In 1984, Stephen Spileberg even produced the a movie about this disgrace. A Christmas tale about a dad who gives his son a present of a furry little creature with the following warnings: 1) Don't get him wet. 2) Don't expose him to sunlight. 3) Never feed him after midnight. Naturally, every one of these rules are broken and the result is a gang of nasty gremlins who decide to tear up the town on Christmas Eve. The movie's ending may have satisfied Spielberg, but it is not even the beginning of our story, because our heroes did not have more that 4 years of age at that time.

It came to pass in the year 2000 that some of the Gremlin population, courtesy of the information superhighway, reached the territory of Belarus. But the long journey and high radiation levels caused some changes in the creatures: something incomprehensible occurred to the first letters of their name, their fur cover and spreading ears disappeared and their true nature was finally revealed (see picture).

In Belarus, one of the new Dreamlins selected one of the computers in Minsk as its newfound habitation. Of course, this particular creature was not satisfied with just inhabiting a computer. This new strain of a monster became capable of causing complete disorder not only in the physical world, but also into people's thoughts and dreams. Thus his new name. He took complete and absolute control the people who were using the computer and it did not take long for the result of this collaboration (electronic music) to appear on the pages of the Internet.

There’s no doubt that even the finest magicians need time to learn their trade, but even during this period, they turned a lot of heads – numerous enthusiastic reviews, and a prize at Cyberpunk 2000, a festival of contemporary mode and electronic music in Minsk. To cut a long story short, DREAMLIN was just another name of an electronic band well known in the narrow confines of underground electronic music the world over. Until in June of 2001, Dreamlin's songs (unexpectedly to the musicians themselves), shot at #1 in the overall chart at ampcast.com , the site that leads the online digital music revolution.

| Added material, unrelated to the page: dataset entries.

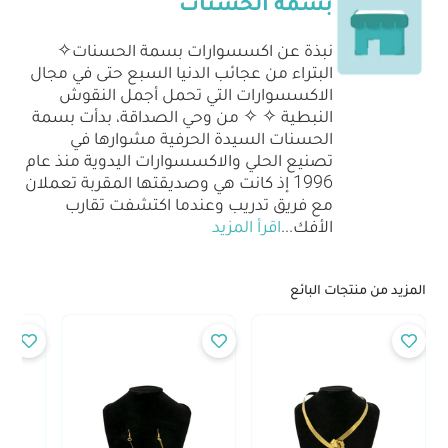
بسمة الحسنات
نبذة عن اكسسوارات بسمة الحسنات✧
البتراء من عجائب الدنيا السبع حتى في مجال
الاكسسوارات التي تحمل أجمل النقوش
النبطية ✧ ✧ من وحي الصداقة، بدأت بسمة
الحسنات السيدة الحرفية مشوارها في
تصنيع الحلي والاكسسوارات اليدوية منذ عام
1996 إذ كانت هي وصديقتها المقربة تعملان
مع فريق تدريب وعندما اكتشفت تقارب
الأفك
...
اقرأ المزيد
المزيد من منتجات البائع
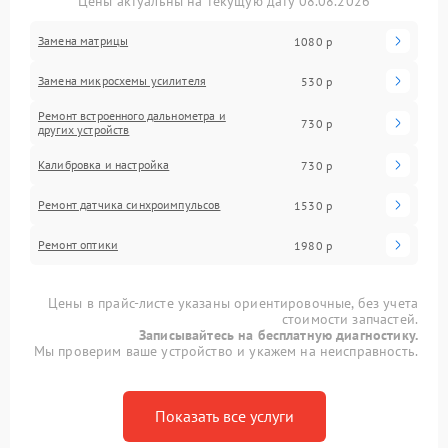
Цены актуальны на текущую дату 08.08.2026
Замена матрицы
1080 р
Замена микросхемы усилителя
530 р
Ремонт встроенного дальнометра и
730 р
других устройств
Калибровка и настройка
730 р
Ремонт датчика синхроимпульсов
1530 р
Ремонт оптики
1980 р
Цены в прайс-листе указаны ориентировочные, без учета
стоимости запчастей.
Записывайтесь на бесплатную диагностику.
Мы проверим ваше устройство и укажем на неисправность.
Показать все услуги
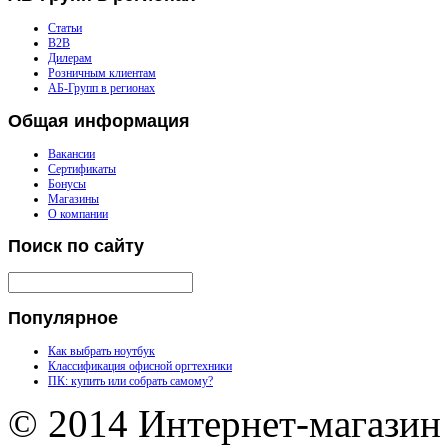
Статьи
B2B
Дилерам
Розничным клиентам
АБ-Групп в регионах
Общая
информация
Вакансии
Сертификаты
Бонусы
Магазины
О компании
Поиск
по сайту
Популярное
Как выбрать ноутбук
Классификация офисной оргтехники
ПК: купить или собрать самому?
© 2014 Интернет-магазин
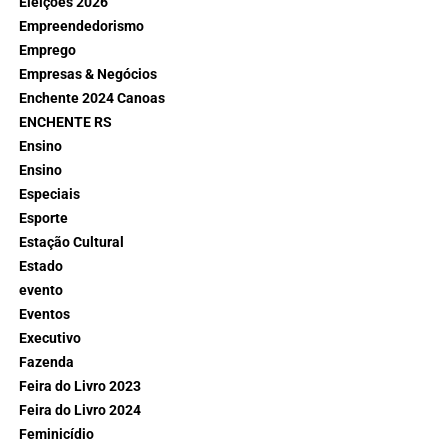
Eleições 2026
Empreendedorismo
Emprego
Empresas & Negócios
Enchente 2024 Canoas
ENCHENTE RS
Ensino
Ensino
Especiais
Esporte
Estação Cultural
Estado
evento
Eventos
Executivo
Fazenda
Feira do Livro 2023
Feira do Livro 2024
Feminicídio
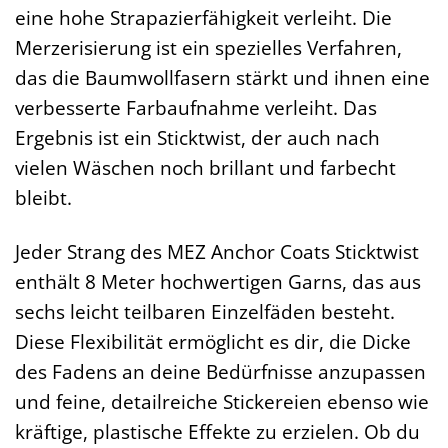
eine hohe Strapazierfähigkeit verleiht. Die
Merzerisierung ist ein spezielles Verfahren,
das die Baumwollfasern stärkt und ihnen eine
verbesserte Farbaufnahme verleiht. Das
Ergebnis ist ein Sticktwist, der auch nach
vielen Wäschen noch brillant und farbecht
bleibt.
Jeder Strang des MEZ Anchor Coats Sticktwist
enthält 8 Meter hochwertigen Garns, das aus
sechs leicht teilbaren Einzelfäden besteht.
Diese Flexibilität ermöglicht es dir, die Dicke
des Fadens an deine Bedürfnisse anzupassen
und feine, detailreiche Stickereien ebenso wie
kräftige, plastische Effekte zu erzielen. Ob du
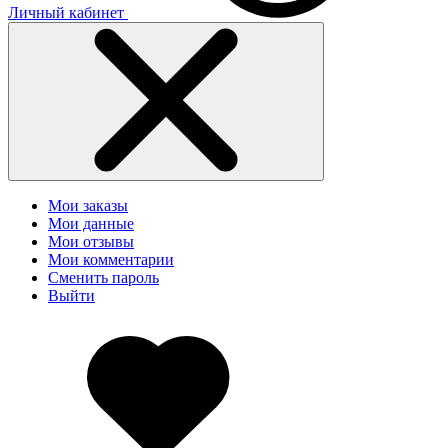
Личный кабинет
Мои заказы
Мои данные
Мои отзывы
Мои комментарии
Сменить пароль
Выйти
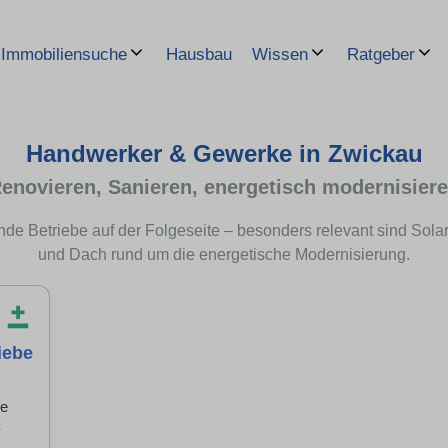
Hausbau
Immobiliensuche
Wissen
Ratgeber
Handwerker & Gewerke in Zwickau
enovieren, Sanieren, energetisch modernisier
de Betriebe auf der Folgeseite – besonders relevant sind S
und Dach rund um die energetische Modernisierung.
iebe
be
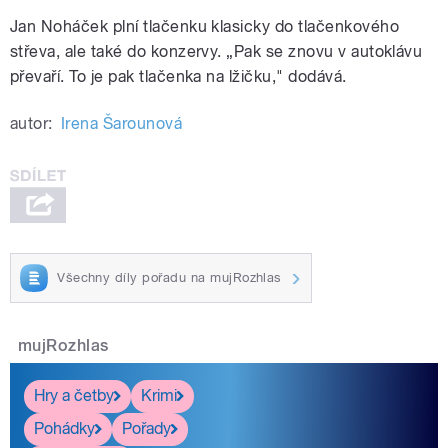
Jan Noháček plní tlačenku klasicky do tlačenkového
střeva, ale také do konzervy. „Pak se znovu v autoklávu
převaří. To je pak tlačenka na lžičku," dodává.
autor:
Irena Šarounová
Všechny díly pořadu na mujRozhlas
mujRozhlas
Hry a četby
Krimi
Pohádky
Pořady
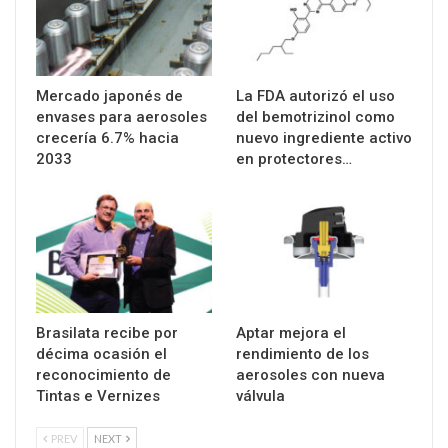
Mercado japonés de
La FDA autorizó el uso
envases para aerosoles
del bemotrizinol como
crecería 6.7% hacia
nuevo ingrediente activo
2033
en protectores…
Brasilata recibe por
Aptar mejora el
décima ocasión el
rendimiento de los
reconocimiento de
aerosoles con nueva
Tintas e Vernizes
válvula
PREV
NEXT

Wait, you say, you thought that site was Napster? Well, it was, but the age of Napster is over, and besides, it was always just a new way of distributing old music. What about mp3.com? A bit closer, perhaps, as they did represent new unsigned and independent artists. But since the purchase of mp3.com by Vivendi Universal, independence and freedom there disappear on a daily basis...

For our heroes the revolution has just begun. They successfully collaborate with artists all over the world, everywhere from Hawaii to Finland. Reviewers compare their music with the pieces by Autechre, Thievery Corporation, Tommy Guererro, Fugees (!?), Tristeza, HIM (?), G-love, Diggable Planets, Brubeck and Bele Fleck. Well, some of those names do not mean anything even to me, but it doesn't matter, as most listeners agree that there are no 2 songs by Dreamlin that sound the same, and that their style, which tends to guitar trip-hop and fluctuates from breakbeat to ambient and drum n bass, is in any event their own and completely original. Broken beats, guitars, sometimes a couple of lines into the microphone, the sounds of analogue synths that have nothing to do with synths or analogue in their origin… Anyway, Egor Kunovsky and Denis Korobkov, the members of DREAMLIN, are going to bring forth a new term to match with such titles as 'French House' and the 'Bristol Sound' in the critics glossary: 'Belarussian Chill Out'.